WORK TO COMPLETE: Please reproduce all of the listing below exactly and drop its images.

INFORMATION SUPPLIED:
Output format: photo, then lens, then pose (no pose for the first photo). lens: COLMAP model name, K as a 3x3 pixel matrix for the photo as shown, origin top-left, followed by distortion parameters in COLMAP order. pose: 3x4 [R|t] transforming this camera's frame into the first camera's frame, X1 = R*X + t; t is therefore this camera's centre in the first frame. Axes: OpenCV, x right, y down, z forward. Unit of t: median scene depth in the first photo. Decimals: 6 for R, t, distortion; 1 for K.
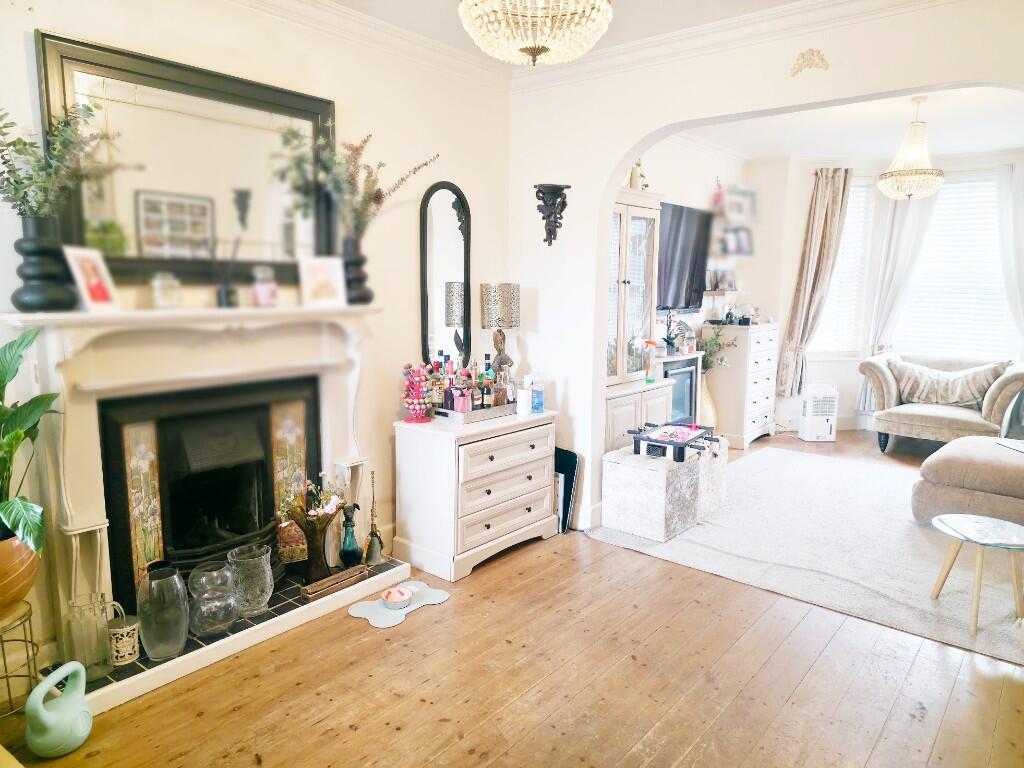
lens RADIAL K [[687.3, 0, 536.3], [0, 687.3, 380.4], [0, 0, 1]] dist [0.043075, 0.000219]
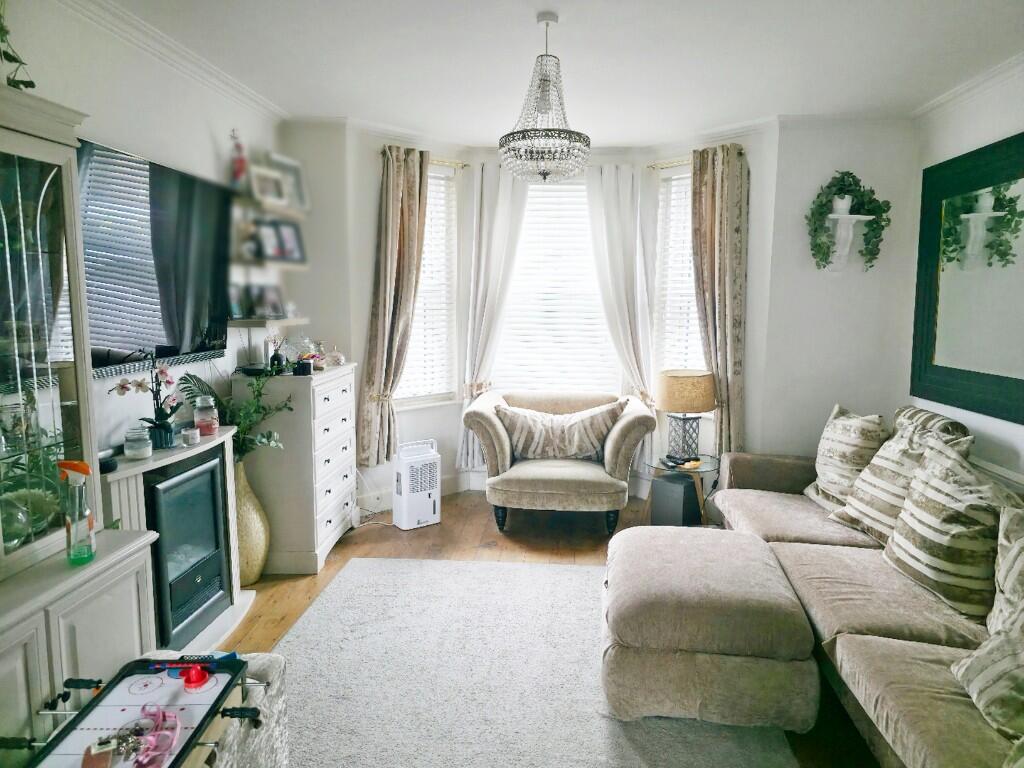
lens RADIAL K [[687.3, 0, 536.3], [0, 687.3, 380.4], [0, 0, 1]] dist [0.043075, 0.000219]
pose [[0.814921, -0.073271, 0.574922, 0.111222], [0.081947, 0.996578, 0.010852, -0.062773], [-0.573749, 0.038270, 0.818137, 0.357615]]
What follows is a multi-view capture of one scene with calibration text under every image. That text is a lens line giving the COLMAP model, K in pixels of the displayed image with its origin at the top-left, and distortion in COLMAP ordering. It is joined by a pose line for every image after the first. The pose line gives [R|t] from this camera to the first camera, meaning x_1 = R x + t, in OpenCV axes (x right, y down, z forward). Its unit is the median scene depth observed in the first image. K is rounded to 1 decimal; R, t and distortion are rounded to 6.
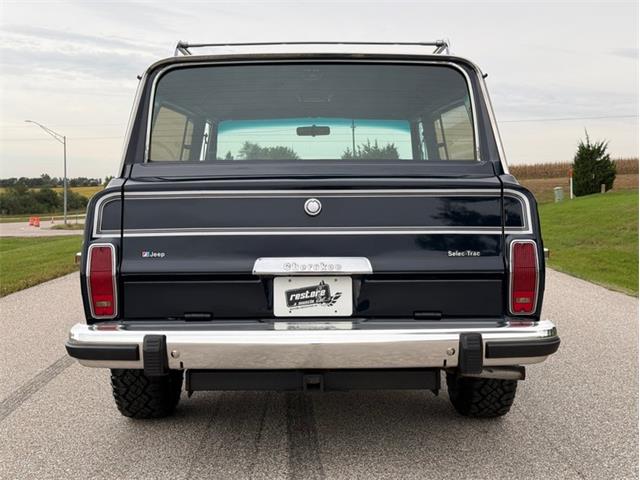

YOUR SOLUTION:
Output format: photo, then lens, then pose (no pose for the first photo). lens: COLMAP model name, K as a 3x3 pixel matrix for the photo as shown, origin top-left, followed by distortion parameters in COLMAP order. pose: 3x4 [R|t] transforming this camera's frame into the first camera's frame, X1 = R*X + t; t is therefore this camera's centre in the first frame. Axes: OpenCV, x right, y down, z forward. Unit of t: median scene depth in the first photo. Decimals: 6 for R, t, distortion; 1 for K.
lens RADIAL K [[687.3, 0, 536.3], [0, 687.3, 380.4], [0, 0, 1]] dist [0.043075, 0.000219]
lens RADIAL K [[687.3, 0, 536.3], [0, 687.3, 380.4], [0, 0, 1]] dist [0.043075, 0.000219]
pose [[0.814921, -0.073271, 0.574922, 0.111222], [0.081947, 0.996578, 0.010852, -0.062773], [-0.573749, 0.038270, 0.818137, 0.357615]]
What follows is a multi-view capture of one scene with calibration text under every image. That text is a lens line giving the COLMAP model, K in pixels of the displayed image with its origin at the top-left, and distortion in COLMAP ordering. It is joined by a pose line for every image after the first. The pose line gives [R|t] from this camera to the first camera, meaning x_1 = R x + t, in OpenCV axes (x right, y down, z forward). Its unit is the median scene depth observed in the first image. K is rounded to 1 decimal; R, t and distortion are rounded to 6.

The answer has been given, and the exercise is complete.